## What needs to be done
Reproduce, with no edits, the line that contains "Già ieri diversi commercianti" and all the lines that follow it, ending with the last line of the records.

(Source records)
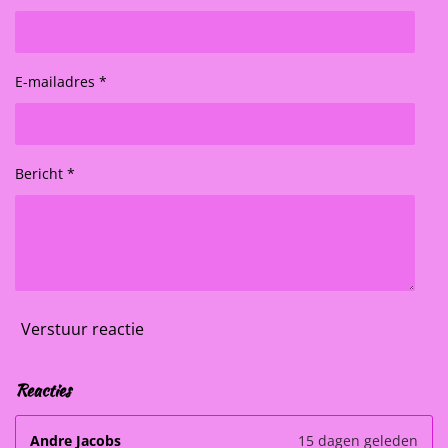
E-mailadres *
Bericht *
Verstuur reactie
Reacties
Andre Jacobs
15 dagen geleden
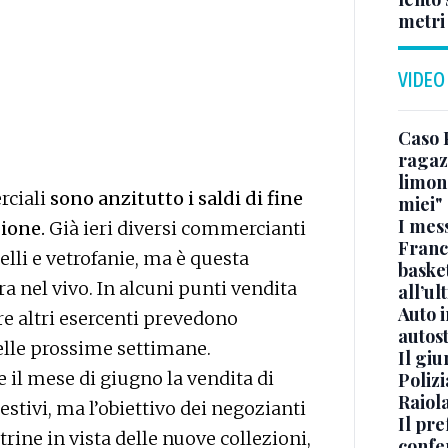
metri
VIDEO
Caso 
ragaz
limona
rciali
sono anzitutto i saldi di fine
miei"
I mes
gione.
Già ieri diversi commercianti
Franc
elli e vetrofanie, ma è questa
basket
ra nel vivo. In alcuni punti vendita
all’ul
Auto 
re altri esercenti prevedono
autos
delle prossime settimane.
Il gi
e il mese di giugno la vendita di
Polizi
Raiola
estivi, ma l’obiettivo dei negozianti
Il pre
trine in vista delle nuove collezioni,
confe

## Exercise result
Già ieri diversi commercianti
Franc
elli e vetrofanie, ma è questa
basket
ra nel vivo. In alcuni punti vendita
all’ul
Auto 
re altri esercenti prevedono
autos
delle prossime settimane.
Il gi
e il mese di giugno la vendita di
Polizi
Raiola
estivi, ma l’obiettivo dei negozianti
Il pre
trine in vista delle nuove collezioni,
confe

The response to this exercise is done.